Further evidence that "Hell" was connected to the Kremlin, Navalny said, were the numerous interviews the hacker gave to pro-Kremlin media outlets such as the Izvestia newspaper, and his publications on a website associated with the Civic Chamber, a state institution.
Who the Hell?
One of the interviews was given to Konstantin Rykov, an Internet entrepreneur, former State Duma deputy and member of the United Russia ruling party best known as the creator of several pro-Kremlin websites.
In 2011 Rykov became popular on Twitter after his tweets about the opposition movement that included obscene language were retweeted on then-President Dmitry Medvedev's account. The retweet was deleted within minutes, but didn't go unnoticed by bloggers and the media.
In an eight-minute interview with "Hell" posted on YouTube in 2012, Rykov was friendly and agreed with the hacker on several things, such as Navalny being one of the "top five worst people in the world."
Some bloggers speculated that Rykov himself could be the hacker known as "Hell."
Maximov was found and brought to court due to the efforts of Navalny's team and some other bloggers whose accounts were hacked.
"Three years ago we painstakingly (and with much disgust) gathered and structured everything [the hacker ever wrote and posted on the Internet]," Navalny wrote in the same June 18 blog post.
The hacker's blog, according to Navalny, was full of sexually charged and obscene material.
The investigation led Navalny and the other bloggers to believe that the hacker was living in Germany and that his name was Sergei Maximov.
"We sent the materials to German prosecutors. Several months later they launched an investigation," Navalny wrote.
According to the bloggers' investigation, Maximov graduated from the prestigious Russian State Humanities University (RGGU) in Moscow and later moved to Germany with his family. He currently lives alone in Bonn, where he is reportedly unemployed.
Maximov previously worked as an intern for German social services under a program for people who had difficulties in getting a job. He was fired after his supervisor caught him watching porn on his computer, but later got a similar job under the same program, the Meduza.io news website reported.
In 2013, Maximov's home in Bonn was searched.
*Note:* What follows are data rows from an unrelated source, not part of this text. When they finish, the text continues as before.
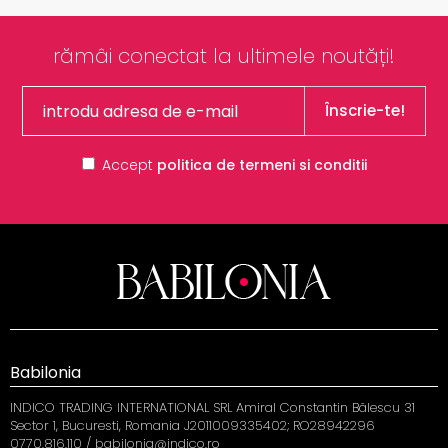
rămâi conectat la ultimele noutăți!
Înscrie-te!
Accept
politica de termeni si conditii
Babilonia
INDICO TRADING INTERNATIONAL SRL Amiral Constantin Bălescu 31
Sector 1, Bucuresti, Romania J2011009335402; RO28942296
0770.816.110 / babilonia@indico.ro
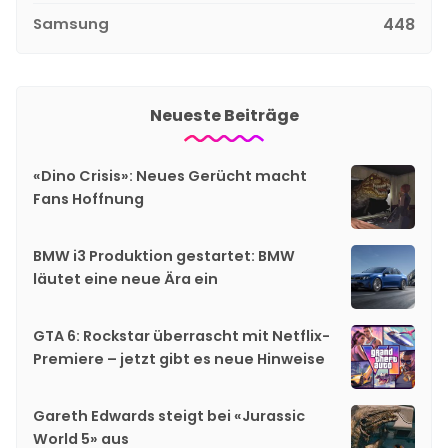
Samsung
448
Neueste Beiträge
«Dino Crisis»: Neues Gerücht macht
Fans Hoffnung
BMW i3 Produktion gestartet: BMW
läutet eine neue Ära ein
GTA 6: Rockstar überrascht mit Netflix-
Premiere – jetzt gibt es neue Hinweise
Gareth Edwards steigt bei «Jurassic
World 5» aus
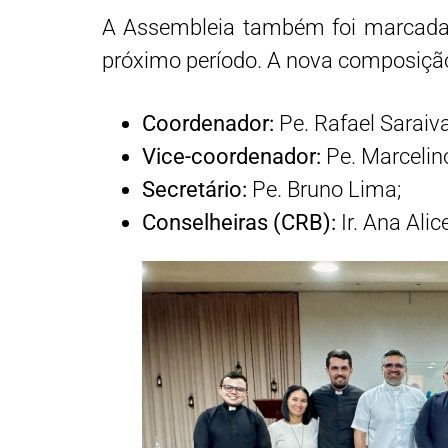
A Assembleia também foi marcada 
próximo período. A nova composição
Coordenador:
Pe. Rafael Saraiva
Vice-coordenador:
Pe. Marcelin
Secretário:
Pe. Bruno Lima;
Conselheiras (CRB):
Ir. Ana Alice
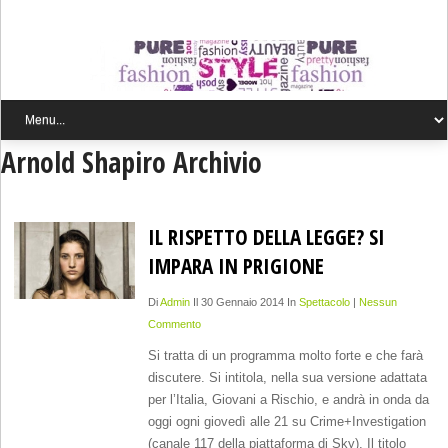
Arnold Shapiro Archivio
IL RISPETTO DELLA LEGGE? SI
IMPARA IN PRIGIONE
Di
Admin
Il 30 Gennaio 2014 In
Spettacolo
|
Nessun
Commento
Si tratta di un programma molto forte e che farà
discutere. Si intitola, nella sua versione adattata
per l’Italia, Giovani a Rischio, e andrà in onda da
oggi ogni giovedì alle 21 su Crime+Investigation
(canale 117 della piattaforma di Sky). Il titolo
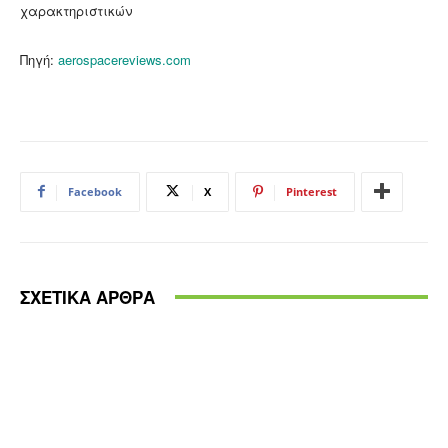
χαρακτηριστικών
Πηγή:
aerospacereviews.com
Facebook
X
Pinterest
ΣΧΕΤΙΚΑ ΑΡΘΡΑ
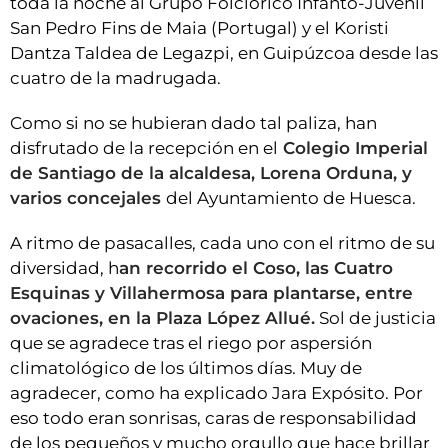
toda la noche al Grupo Folclórico Infanto-Juvenil
San Pedro Fins de Maia (Portugal) y el Koristi
Dantza Taldea de Legazpi, en Guipúzcoa desde las
cuatro de la madrugada.
Como si no se hubieran dado tal paliza, han
disfrutado de la recepción en el
Colegio Imperial
de Santiago de la alcaldesa, Lorena Orduna, y
varios concejales
del Ayuntamiento de Huesca.
A ritmo de pasacalles, cada uno con el ritmo de su
diversidad, h
an recorrido el Coso, las Cuatro
Esquinas y Villahermosa para plantarse, entre
ovaciones, en la Plaza López Allué.
Sol de justicia
que se agradece tras el riego por aspersión
climatológico de los últimos días. Muy de
agradecer, como ha explicado Jara Expósito. Por
eso todo eran sonrisas, caras de responsabilidad
de los pequeños y mucho orgullo que hace brillar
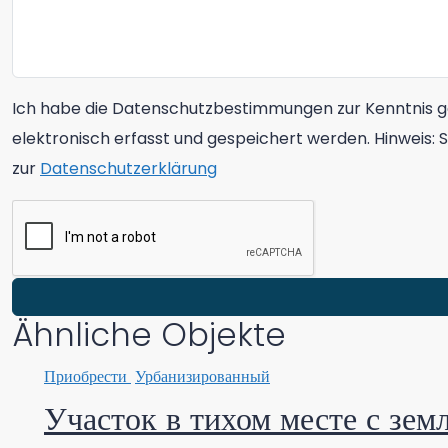
Ich habe die Datenschutzbestimmungen zur Kenntnis 
elektronisch erfasst und gespeichert werden. Hinweis: S
zur
Datenschutzerklärung
Ähnliche Objekte
Приобрести
Урбанизированный
Участок в тихом месте с зем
A police officer who took part in the search testified on the first day of the trial last week that it had yielded convincing evidence, Meduza reported Wednesday.
The presence of thousands of e-mails from hacked accounts on his computer, lists of IP addresses, essays signed "Hell" and other clues all pointed to Maximov being the hacker, the police officer told the court.
In conversation with reporters, Maximov offered an explanation for those clues. He claimed to have received the incriminating materials from the real hacker, who he said wanted to help him.
"I wrote to 'Hell' on his blog when the police started asking questions about me, and he sent me some materials so I could properly defend myself," Meduza cited Maximov as saying.
The next court hearing will be held on July 8. Representatives of Navalny, who is a co-plaintiff in this case, are content with what they've heard so far.
"Have you ever seen a fish that had swallowed the bait? He [Maximov] has already swallowed it, but is still trying to get off the hook," Volkhard Schreiber, Navalny's lawyer, was cited as saying by Meduza.
Navalny himself was due to be present in court, but Russia's Federal Migration Service rejected his application for an international passport. Under Russian law, people who have been convicted of a crime can be refused permission to travel abroad until they have served their sentence.
Navalny is currently serving two suspended sentences for embezzlement charges he says were fabricated by the authorities in revenge for his oppositional activities.